Não consegui dormi, não por medo pois não acreditava que aquilo havia acontecido e que era apenas uma projeção minha, mas pensando no que significava tudo aquilo, no que havia sobrado dos meus sonhos, o que eu havia feito da minha vida.
Fui trabalhar. Cheguei no escritório, bati o ponto sentei na minha mesa. Trabalho burocrático de secretaria da fazenda, onde as pessoas mal sabem meu nome, não se interessam por mim. Será que eu me interesso por mim mesma? Comecei a ir para casa me indagando o que eu tinha feito de mim mesma.
Chegava na casa vazia, na vida vazia que me esperava. Comia sem fome, bebia sem sede, deitava sem sono e cheia de preocupações. Nesses piores momentos, Norma aparecia e ficávamos horas a conversar e rir como se ainda fôssemos adolescentes. Eu contava dos meus dias, ela caçoava cada momento. Para ela, o que eu vivia era uma grande piada. Comecei a achar graça das minhas preocupações e ansiedades. Comecei a resolvê-los.
Um dia, Norma me perguntou: “O que te prende neste mundo? Obrigação de viver, justificativa de comportamento social?”. Eu pensei por um minuto tentando achar uma razão e, com um pouco de raiva, respondi: “O que quer que eu faça? Me mate?”. Ela riu e me devolveu: “Querida, não é um mundo ou outros. São vários mundos que estão por aí. O isolamento pandêmico acabou.
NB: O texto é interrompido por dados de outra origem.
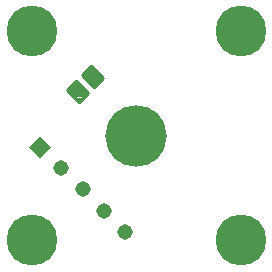
<source format=gbs>
G75*
%MOIN*%
%OFA0B0*%
%FSLAX25Y25*%
%IPPOS*%
%LPD*%
%AMOC8*
5,1,8,0,0,1.08239X$1,22.5*
%
%ADD10C,0.20485*%
%ADD11R,0.05150X0.05150*%
%ADD12C,0.05150*%
%ADD13C,0.01066*%
%ADD14C,0.16922*%
D10*
X0077943Y0075360D03*
D11*
G36*
X0045931Y0067991D02*
X0042290Y0071632D01*
X0045931Y0075273D01*
X0049572Y0071632D01*
X0045931Y0067991D01*
G37*
D12*
X0053002Y0064561D03*
X0060073Y0057490D03*
X0067145Y0050419D03*
X0074216Y0043348D03*
D13*
X0061785Y0089705D02*
X0057938Y0093552D01*
X0061785Y0089705D02*
X0058772Y0086692D01*
X0054925Y0090539D01*
X0057938Y0093552D01*
X0057707Y0087757D02*
X0059837Y0087757D01*
X0060902Y0088822D02*
X0056642Y0088822D01*
X0055577Y0089887D02*
X0061603Y0089887D01*
X0060538Y0090952D02*
X0055338Y0090952D01*
X0056403Y0092017D02*
X0059473Y0092017D01*
X0058408Y0093082D02*
X0057468Y0093082D01*
X0062949Y0098563D02*
X0066796Y0094716D01*
X0063783Y0091703D01*
X0059936Y0095550D01*
X0062949Y0098563D01*
X0062718Y0092768D02*
X0064848Y0092768D01*
X0065913Y0093833D02*
X0061653Y0093833D01*
X0060588Y0094898D02*
X0066614Y0094898D01*
X0065549Y0095963D02*
X0060349Y0095963D01*
X0061414Y0097028D02*
X0064484Y0097028D01*
X0063419Y0098093D02*
X0062479Y0098093D01*
D14*
X0043144Y0040561D03*
X0112743Y0040561D03*
X0112743Y0110159D03*
X0043144Y0110159D03*
M02*

</source>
Quando você vai acabar seu isolamento pessoal?” Como mágica, neste momento, Norma se foi. Por noites a fio, fiquei esperando sua volta para discutirmos melhor aquilo. Achava que precisava esmiuçar as questões que circundava todo o assunto. Mas não. Ela não voltou mais.
Caminhei durante dias vendo as pessoas nas ruas alegres por poderem dar abraços e beijos. Em casa, me olhei nua ao espelho. Há quanto tempo não dava um abraço, não sentia um beijo. Havia blindado meu corpo por conta da Covid, mas pior foi ter blindado minha alma por conta do medo. São regras da vida evitar o sofrimento. Ter dor é perder um pedaço de si e apostar nas relações é ponto de partida da perda. Porém, cansei de não ter mais minha alma.
Hoje pedi exoneração, vendi meus móveis, doei roupas que não usava mais. Com uma pequena mochila, me encontro no aeroporto sem rumo em busca de um novo mundo onde eu possa estar. Até porque solidão é caso de isolamento, não de rejeição.